Die 10 besten Lernstrategien für ihr Kind – Teil 1 Wiederholen

Mit guten Lernstrategien sitzen die Vokabeln oder das Gedicht doppelt so schnell. Komplizierte Abläufe und Zusammenhänge lassen sich viel einfacher verinnerlichen und das Gelernte wird gefestigt. Dabei ist je nach Lerntyp und Aufgabe eine andere Lernstrategie oder auch ein Mix aus verschiedenen Methoden sinnvoll.
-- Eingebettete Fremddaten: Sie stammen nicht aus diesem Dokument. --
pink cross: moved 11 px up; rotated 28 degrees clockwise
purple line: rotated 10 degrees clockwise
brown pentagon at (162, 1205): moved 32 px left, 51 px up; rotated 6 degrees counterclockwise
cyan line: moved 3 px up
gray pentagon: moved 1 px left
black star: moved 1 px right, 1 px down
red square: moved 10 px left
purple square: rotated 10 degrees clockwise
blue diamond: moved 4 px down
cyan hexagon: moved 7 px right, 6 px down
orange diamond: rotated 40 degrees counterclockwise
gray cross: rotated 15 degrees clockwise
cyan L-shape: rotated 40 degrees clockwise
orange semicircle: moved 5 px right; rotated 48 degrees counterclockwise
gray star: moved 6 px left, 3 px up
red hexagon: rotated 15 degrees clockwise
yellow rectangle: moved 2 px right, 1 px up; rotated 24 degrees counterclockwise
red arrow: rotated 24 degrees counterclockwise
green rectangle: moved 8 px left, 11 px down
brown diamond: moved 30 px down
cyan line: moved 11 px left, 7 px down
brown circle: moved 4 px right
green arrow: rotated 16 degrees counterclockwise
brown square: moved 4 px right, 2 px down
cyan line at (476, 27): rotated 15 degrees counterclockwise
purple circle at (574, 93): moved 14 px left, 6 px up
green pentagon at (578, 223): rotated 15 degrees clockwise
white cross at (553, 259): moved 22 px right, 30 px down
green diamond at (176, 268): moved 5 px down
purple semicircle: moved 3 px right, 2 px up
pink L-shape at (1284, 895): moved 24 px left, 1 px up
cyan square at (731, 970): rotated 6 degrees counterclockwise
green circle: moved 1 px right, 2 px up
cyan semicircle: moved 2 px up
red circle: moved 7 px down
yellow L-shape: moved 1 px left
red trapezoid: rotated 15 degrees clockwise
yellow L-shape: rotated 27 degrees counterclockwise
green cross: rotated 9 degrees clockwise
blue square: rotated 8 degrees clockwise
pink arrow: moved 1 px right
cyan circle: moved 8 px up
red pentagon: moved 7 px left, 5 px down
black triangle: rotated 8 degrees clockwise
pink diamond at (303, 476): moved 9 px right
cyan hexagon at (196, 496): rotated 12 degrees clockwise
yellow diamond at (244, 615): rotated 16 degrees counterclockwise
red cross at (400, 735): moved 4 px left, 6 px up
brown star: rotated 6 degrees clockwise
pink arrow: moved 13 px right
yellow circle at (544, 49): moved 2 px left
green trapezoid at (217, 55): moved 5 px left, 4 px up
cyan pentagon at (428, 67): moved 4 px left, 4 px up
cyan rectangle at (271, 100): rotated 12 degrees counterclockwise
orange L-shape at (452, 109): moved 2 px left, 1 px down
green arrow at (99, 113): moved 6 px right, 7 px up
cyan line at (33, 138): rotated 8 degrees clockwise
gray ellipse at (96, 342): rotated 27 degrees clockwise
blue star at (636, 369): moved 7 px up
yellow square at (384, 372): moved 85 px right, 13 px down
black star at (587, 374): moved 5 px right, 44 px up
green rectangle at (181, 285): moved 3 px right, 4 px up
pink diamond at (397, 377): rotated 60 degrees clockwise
Grundsätzlich unterscheidet man in drei Typen bei Lernstrategien:

Wiederholen: So lernt man schnell und einfach auswendig

Beim Wiederholen geht es darum, Inhalte wie Gedichte oder Vokabeln dauerhaft im Langzeitgedächtnis zu verankern. Außerdem ist das Wiederholen hervorragend geeignet, für den ersten Wissenserwerb, also immer dann, wenn sich ein Thema neu erschlossen werden soll. So klappt das besonders gut:

  • Lernkarten: wunderbar geeignet um Vokabeln, Fachbegriffe oder Daten auswendig zu lernen. Auf der einen Seite steht die Frage oder das deutsche Wort, auf der anderen die Lösung oder die Vokabel. Bei Vokabeln ist das 5-Stufen-Prinzip ein erfolgreicher Ansatz. Jede Karte, die der Schüler wusste, wandert eine Stufe weiter, bis zur fünften Stufe. Wird die Vokabel auf dem Weg dahin doch einmal vergessen, wandert sie zurück auf Stufe 1.
  • Lern-Memory: Aus Frage und Lösung werden Memory-Karten gebastelt. Das Kind lernt bereits beim Erstellen des Spiels und kann nach dem Lernen die Fragen in beide Richtungen beantworten.
  • Gedichte lernen in Etappen: Ein längeres Gedicht teilen sie vor dem Lernen in Etappen ein. Dieses werden so lange gelesen und frei wiederholt, bis der Abschnitt sitzt. Dann kommt die nächste Etappe dran. Sitzt auch diese, werden beide Etappen aneinandergefügt.
  • Merksätze: Wenn es darum geht, Begriffe nicht nur auswendig, sondern auch in der richtigen Reihenfolge zu lernen helfen Merksätze. Bekannt ist zum Beispiel: "Mein Vater erklärt mir jeden Sonntag unsere Nachbarplaneten" für die Reihenfolge der Planeten.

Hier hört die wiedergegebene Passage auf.